Thursday, May 7, 2009

Barack Obama destroyer of Mass Media

The coolest hippest most tech-savvy president in the history of our great nation is trying to undermine the free press, and hasten it's demise. Now I'm not talking about what happened during his first press conference when he took questions from Huffington post, and snubbed the New York Times and the Washington Post.

No, what the president has done now is much more subtle and much more dangerous, and what's worse it's masquerading as good government.

You can go to a website,, and find detailed and relatively objective information about how stimulus dollars are being spent. The problem is this website wasn't put together by a group of investigative reporters or even some government watchdog group. It was launched by the Obama administration in the name of open government.

Now don't get me wrong, I'm glad this administration (at least in its infancy) is more open than the previous one. But I worry that the youth movement that propelled Obama to the White House and continues to adore him, will start to believe that the job of unveiling government information belongs to the government and not to journalists and the media.

And this is very dangerous for the sake of our democracy.
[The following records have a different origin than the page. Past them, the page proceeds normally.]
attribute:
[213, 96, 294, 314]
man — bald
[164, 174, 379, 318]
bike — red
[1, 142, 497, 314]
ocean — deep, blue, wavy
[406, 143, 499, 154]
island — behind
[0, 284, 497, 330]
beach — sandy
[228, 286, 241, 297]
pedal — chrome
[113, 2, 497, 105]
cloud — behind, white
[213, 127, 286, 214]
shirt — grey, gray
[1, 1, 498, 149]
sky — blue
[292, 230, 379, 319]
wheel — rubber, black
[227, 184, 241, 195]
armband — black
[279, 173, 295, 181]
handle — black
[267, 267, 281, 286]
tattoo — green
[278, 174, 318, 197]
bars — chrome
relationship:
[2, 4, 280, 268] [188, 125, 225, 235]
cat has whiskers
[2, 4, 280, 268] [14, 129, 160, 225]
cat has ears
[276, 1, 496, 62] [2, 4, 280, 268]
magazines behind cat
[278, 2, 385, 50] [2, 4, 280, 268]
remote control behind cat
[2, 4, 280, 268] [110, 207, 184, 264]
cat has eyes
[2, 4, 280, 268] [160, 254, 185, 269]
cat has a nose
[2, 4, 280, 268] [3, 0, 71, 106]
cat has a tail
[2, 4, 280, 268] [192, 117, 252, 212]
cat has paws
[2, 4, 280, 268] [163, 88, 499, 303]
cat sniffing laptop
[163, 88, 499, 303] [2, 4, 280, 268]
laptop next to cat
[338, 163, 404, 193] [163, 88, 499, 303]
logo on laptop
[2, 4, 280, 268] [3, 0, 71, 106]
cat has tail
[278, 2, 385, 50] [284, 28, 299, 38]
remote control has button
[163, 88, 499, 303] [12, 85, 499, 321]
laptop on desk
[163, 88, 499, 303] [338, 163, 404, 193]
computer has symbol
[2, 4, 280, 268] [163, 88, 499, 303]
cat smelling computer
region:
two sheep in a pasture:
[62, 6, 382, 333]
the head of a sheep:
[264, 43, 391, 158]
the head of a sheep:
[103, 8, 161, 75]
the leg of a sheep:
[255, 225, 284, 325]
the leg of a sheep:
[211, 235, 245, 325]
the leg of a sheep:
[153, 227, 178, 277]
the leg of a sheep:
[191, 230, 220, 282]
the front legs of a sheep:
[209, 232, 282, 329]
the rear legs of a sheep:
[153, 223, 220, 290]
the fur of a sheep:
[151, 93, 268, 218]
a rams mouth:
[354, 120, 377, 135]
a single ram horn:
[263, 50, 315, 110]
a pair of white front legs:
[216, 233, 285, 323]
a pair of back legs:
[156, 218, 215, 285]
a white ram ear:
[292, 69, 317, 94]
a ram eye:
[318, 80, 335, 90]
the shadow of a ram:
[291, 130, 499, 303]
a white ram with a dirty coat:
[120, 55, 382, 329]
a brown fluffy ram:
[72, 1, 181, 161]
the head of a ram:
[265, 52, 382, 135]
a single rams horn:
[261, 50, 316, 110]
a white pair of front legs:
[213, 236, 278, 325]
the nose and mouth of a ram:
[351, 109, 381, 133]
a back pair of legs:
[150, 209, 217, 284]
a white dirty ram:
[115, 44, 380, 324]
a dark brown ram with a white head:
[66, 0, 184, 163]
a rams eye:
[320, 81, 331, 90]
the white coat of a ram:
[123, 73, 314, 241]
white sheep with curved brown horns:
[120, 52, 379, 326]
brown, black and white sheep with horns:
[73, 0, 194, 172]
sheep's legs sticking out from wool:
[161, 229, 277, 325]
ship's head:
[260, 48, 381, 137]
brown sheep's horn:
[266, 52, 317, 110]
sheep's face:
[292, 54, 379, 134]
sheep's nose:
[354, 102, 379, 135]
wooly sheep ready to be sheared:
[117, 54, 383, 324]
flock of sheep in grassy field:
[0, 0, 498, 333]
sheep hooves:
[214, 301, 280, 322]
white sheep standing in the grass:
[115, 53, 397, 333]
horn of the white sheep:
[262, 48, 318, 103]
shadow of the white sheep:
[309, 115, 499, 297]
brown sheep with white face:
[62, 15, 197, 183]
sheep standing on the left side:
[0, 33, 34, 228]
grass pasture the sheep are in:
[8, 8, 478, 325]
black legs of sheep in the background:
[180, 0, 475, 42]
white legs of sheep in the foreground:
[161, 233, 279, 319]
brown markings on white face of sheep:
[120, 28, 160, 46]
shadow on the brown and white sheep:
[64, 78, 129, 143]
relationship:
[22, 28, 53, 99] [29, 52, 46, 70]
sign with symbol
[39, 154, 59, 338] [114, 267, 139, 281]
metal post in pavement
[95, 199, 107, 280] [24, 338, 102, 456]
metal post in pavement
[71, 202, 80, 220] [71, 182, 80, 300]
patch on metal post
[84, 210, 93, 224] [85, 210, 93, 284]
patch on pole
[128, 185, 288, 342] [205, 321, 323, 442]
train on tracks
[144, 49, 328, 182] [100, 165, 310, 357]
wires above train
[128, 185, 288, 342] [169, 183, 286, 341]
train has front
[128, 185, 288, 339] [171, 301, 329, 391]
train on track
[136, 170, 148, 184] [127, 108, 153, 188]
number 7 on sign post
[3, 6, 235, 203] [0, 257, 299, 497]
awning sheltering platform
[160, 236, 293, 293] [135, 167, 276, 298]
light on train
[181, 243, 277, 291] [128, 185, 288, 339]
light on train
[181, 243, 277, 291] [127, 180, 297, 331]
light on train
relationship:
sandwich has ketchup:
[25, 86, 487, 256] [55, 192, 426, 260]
We function because we have a free press that monitors what government is doing. But I'm worried that Ipod generation, of which I am now a member, might start thinking that protecting newspapers and the good journalism they produce is no longer important because 1) everything you need to know is on Twitter and 2) our savior Obama is completely open and honest.
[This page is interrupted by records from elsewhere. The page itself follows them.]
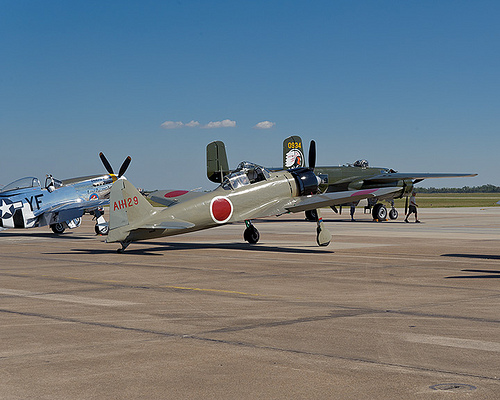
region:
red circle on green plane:
[187, 190, 270, 252]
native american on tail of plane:
[271, 125, 313, 170]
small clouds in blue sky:
[152, 102, 274, 136]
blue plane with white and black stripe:
[6, 145, 125, 236]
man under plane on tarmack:
[403, 181, 436, 230]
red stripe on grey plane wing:
[294, 181, 406, 212]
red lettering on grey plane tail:
[95, 184, 159, 223]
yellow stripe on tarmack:
[158, 266, 278, 311]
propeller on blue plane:
[86, 145, 143, 205]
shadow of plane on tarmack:
[83, 221, 338, 273]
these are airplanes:
[39, 59, 416, 314]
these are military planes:
[69, 140, 369, 307]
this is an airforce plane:
[61, 149, 355, 291]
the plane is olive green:
[119, 171, 333, 276]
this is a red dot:
[198, 190, 250, 226]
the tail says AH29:
[99, 186, 172, 221]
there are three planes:
[17, 132, 420, 300]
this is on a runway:
[34, 122, 470, 397]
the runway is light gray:
[81, 276, 344, 370]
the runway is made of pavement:
[24, 244, 404, 379]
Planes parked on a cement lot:
[1, 134, 477, 244]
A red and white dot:
[209, 195, 235, 222]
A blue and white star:
[0, 200, 17, 217]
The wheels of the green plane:
[244, 222, 331, 246]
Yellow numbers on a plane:
[287, 140, 299, 150]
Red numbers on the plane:
[112, 196, 137, 211]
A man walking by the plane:
[404, 190, 423, 224]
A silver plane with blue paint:
[0, 152, 134, 234]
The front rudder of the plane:
[97, 152, 135, 184]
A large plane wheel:
[372, 201, 387, 220]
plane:
[88, 151, 330, 261]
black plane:
[318, 136, 445, 226]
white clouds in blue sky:
[32, 19, 72, 49]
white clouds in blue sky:
[425, 9, 477, 67]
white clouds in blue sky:
[325, 99, 376, 139]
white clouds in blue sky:
[301, 35, 382, 75]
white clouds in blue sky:
[204, 59, 272, 87]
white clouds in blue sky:
[132, 22, 212, 56]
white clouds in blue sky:
[127, 53, 194, 101]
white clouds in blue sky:
[61, 42, 118, 72]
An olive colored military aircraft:
[100, 145, 362, 247]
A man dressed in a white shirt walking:
[402, 193, 427, 226]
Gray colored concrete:
[270, 308, 470, 378]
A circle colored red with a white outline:
[207, 195, 234, 225]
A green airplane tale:
[202, 138, 228, 177]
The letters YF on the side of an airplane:
[6, 179, 53, 213]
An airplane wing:
[277, 185, 403, 207]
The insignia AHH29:
[104, 194, 146, 212]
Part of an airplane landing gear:
[312, 213, 336, 248]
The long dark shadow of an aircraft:
[163, 238, 312, 256]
It's one thing to have faith in your government. It's another to actually believe what they are telling you.

Maybe Obama really is the greatest president this side of Abe Lincoln and will continue to run his administration in an open manner, launching new websites airing his own dirty laundry at every opportunity.

But even if he does, there no reason to think the next guy at 1600 Pennsylvania Ave. will do the same, and then, I know I'll miss a good newspaper.